Black Magic: Representing Race from Ra to Rap is my most recent, and what I recognise will be, my long term research project. It is shaped around a traditional text/publication, but it is also being developed in other formats such as a digital archive and  a web log. Black Magic is the collective title for a series of narratives about race that survey the relationship between white and black culture; their shared superstitions and imagery. Following on from my work on Ethiopia in 2006, my interests are turning back to the Caribbean and Rastafari. RASTA! the exhibition and publication explores the visual language of Rastafari and the sacred signs of its biblical origins. Symbols such as the Star of David, the Lilly of the Valley, the Lion of the Tribe of Judah, the Stem of Jesse, and stories about the lost Ark of the Covenant are juxtaposed alongside Rastafari's strident anti-establishment imagery that make statements against racial and political oppression. RASTA! draws on a range of sources including Ethiopian and Byzantine art, African art, Hindu Spiritualism, street art, fashion and L.P. album covers. Viewers gain a visceral understanding of this mystical modern paradox, at once a vehicle for racial resistance and a belief system advocating universal equality.

In addition to the Black Magic and as a corollary to my work as a practicing  artist, I am also working on a more personal series of texts with the working title Diaspora Monologues.This collection of essays  (four of which have been published previously, explores art and history from a personal perspective (see: 'Pages from My Diary’ Patricia Mohammed (ed.) Gendered Realities: Essays in Caribbean Feminist Thought, UWI Press, Mona, 2002; 'Paradise, Primitivism and Parody', in Okwui Enwezor~Carlos Basualdo~Ute M. Bauer, Creolite and Creolization, Documenta 11- Platform 3, Kassel, 2002 'Birmingham+Babylon: Rainbow Dreams Back to Back' in Back to Black, 2005, and 'Diaspora Families in Black and White' Jamaica Journal, 2006). These essays form an on-going narrative about my life while exploring the photographic images, and art production, personal and public, that has accompanied it. Together, they consider what it means to be part of a black/global diaspora and the ways in which my own artistic agency and performativity has been used as a strategy for survival.
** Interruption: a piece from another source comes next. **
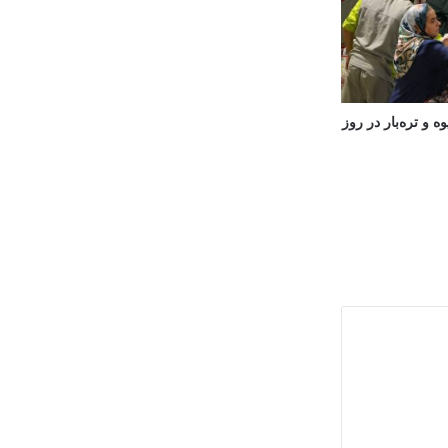
 و تره‌بار در روز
The professional risk involved in creating and publishing work of this nature has been significant but the success of this approach also suggests new directions for my work as an art historian, pushing towards what Stuart Hall considers ' dreamwork'  that '...for those who work in the displaced zone of 'the cultural', .....has to somehow become a text, and image before it can be read' (Hall, 'Black Diaspora Artists in Britain', History Workshop Journal, Issue 61, 2005).